**Recorded data:**
== == ==
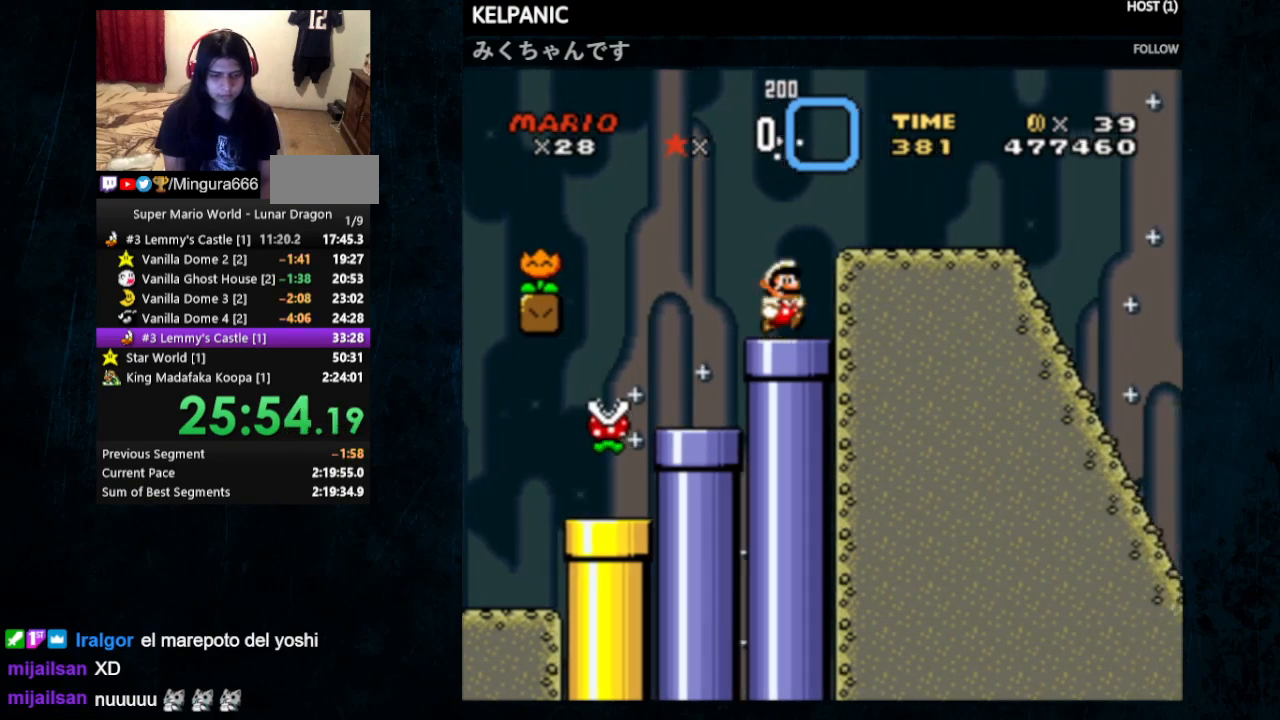
{"dt_ms": 500, "buttons": ["B", "Y", "DPAD_RIGHT"], "events": []}
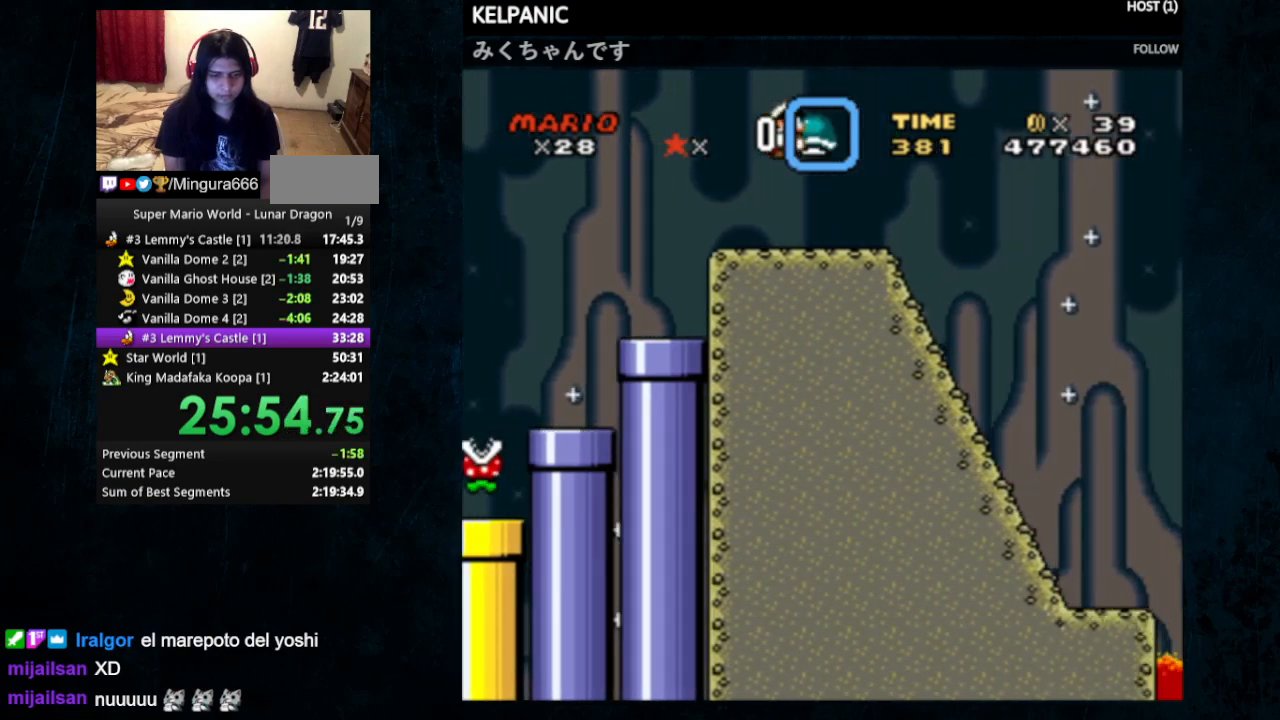
{"dt_ms": 500, "buttons": ["DPAD_RIGHT"], "events": [[100, "B", "up"], [467, "Y", "up"]]}
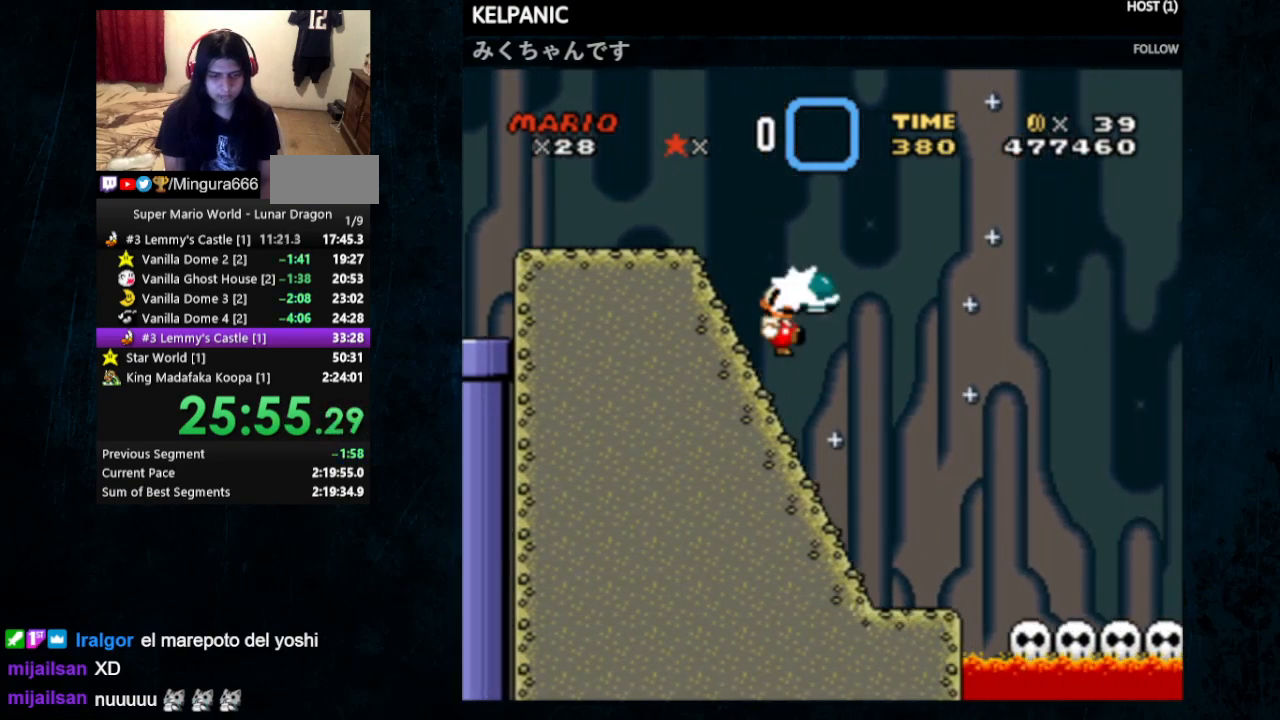
{"dt_ms": 500, "buttons": ["Y", "DPAD_RIGHT"], "events": [[33, "Y", "down"], [333, "B", "down"], [433, "B", "up"]]}
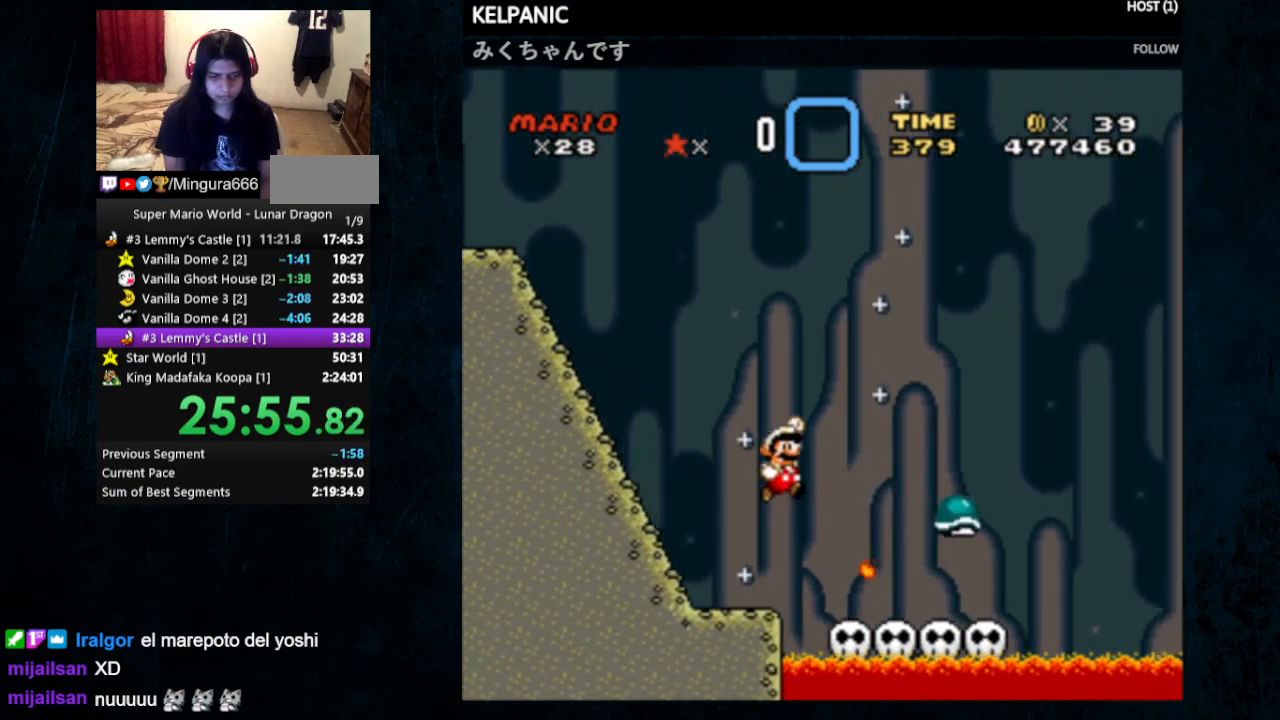
{"dt_ms": 500, "buttons": ["Y", "DPAD_RIGHT"], "events": [[100, "DPAD_RIGHT", "up"], [233, "DPAD_LEFT", "down"], [367, "DPAD_LEFT", "up"], [500, "DPAD_RIGHT", "down"]]}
== == ==
**Work item:** Your answer should consist of the count of lines in the listing that hold the word "down", with nothing else.

**Exercise result:** 2